More older Australians are carrying the heavy burden of mortgage debt into retirement, causing them psychological distress. This suggests a growing risk of failure to meet mortgage payments on time.
According to a new study, the average mortgage debt of Australians aged 55 and above soared 600% – from $27,000 in 1987 to nearly $186,000 in 2015. Among older homeowners, the proportion of those still paying off their mortgage doubled to 28% over this period, said researchers of the study for the Australian Housing and Urban Research Institute (AHURI).
Figure 1: Mortgage debt for Australians aged 55 and above
“We’re also seeing these older Australians’ mortgage debt burden increase from 13% of the value of the average home in the late 1980s to around 30% in the late 1990s when the property boom took off, and it has remained at that level ever since,” said Rachel Ong ViforJ of Curtin University, lead author of a report based on the study.
Income growth falls behind
Older mortgagors have found it increasingly hard to meet repayments as their average mortgage-debt-to-income ratio tripled from 71% to 211% between 1987 and 2015. The study estimates that on average, annual repayments rose from $5,000 to $17,000 over the period.
Older homeowners’ income growth has lagged behind their mortgage debt levels and only doubled between 1987 and 2015, according to the report. Data from the Australian Bureau of Statistics shows that of the nearly three in four indebted households in 2017–18, 28% were servicing a total debt that was three or more times their annual disposable income. Most of this debt related to property ownership.
The steep rise in the mortgage-debt-to-income ratio reflects a sharp increase in repayment risk among older mortgage holders, according to the report. And this raises the chances they will struggle to pay their mortgage on time.
Figure 2: Trends for mortgagors aged 55 and above
Mental health suffers
As older mortgage holders face payment difficulty, their stress levels increase and wellbeing declines. Their mental health and psychological distress scores are markedly lower than those of outright homeowners.

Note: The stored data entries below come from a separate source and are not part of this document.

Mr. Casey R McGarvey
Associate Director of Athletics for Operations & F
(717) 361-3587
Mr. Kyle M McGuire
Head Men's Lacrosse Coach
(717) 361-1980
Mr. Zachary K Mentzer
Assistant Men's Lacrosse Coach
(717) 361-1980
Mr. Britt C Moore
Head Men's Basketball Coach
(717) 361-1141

“These mental health effects are comparable to those resulting from long-term health conditions,” said ViforJ.
Notably, women suffer more than men. The study’s psychological surveys found that mortgage difficulties reduce mental health scores by around 2 points for older men and 3.7 points for older women.
“Older female mortgagors’ mental health is more sensitive to personal circumstances than older male mortgagors,” said the researchers. “Marital breakdown, ill health and poor labour market engagement all adversely affect older female mortgagors’ mental health scores more than men’s.”
Older Australians are likely to have longer working lives and use their superannuation savings to pay off mortgages as they deal with indebtedness, the report noted.
The researchers found that as older homeowners’ average super balances dropped from $471,000 in 2010 to $271,000 in 2014, their average equity stakes in property increased from $621,000 to $667,000. This suggests that older retired mortgagors are drawing down their super savings for use in property purchases.
While older Australians may be willing to work longer to pay off loans, shocks such as unemployment and ill health might keep them from working and earning later in life. Such setbacks can push those with overly optimistic expectations into serious mortgage stress, the report stated.
“It is therefore important for policy makers to consider measures to assist older mortgagors to hedge exposure to mortgage payment difficulties.”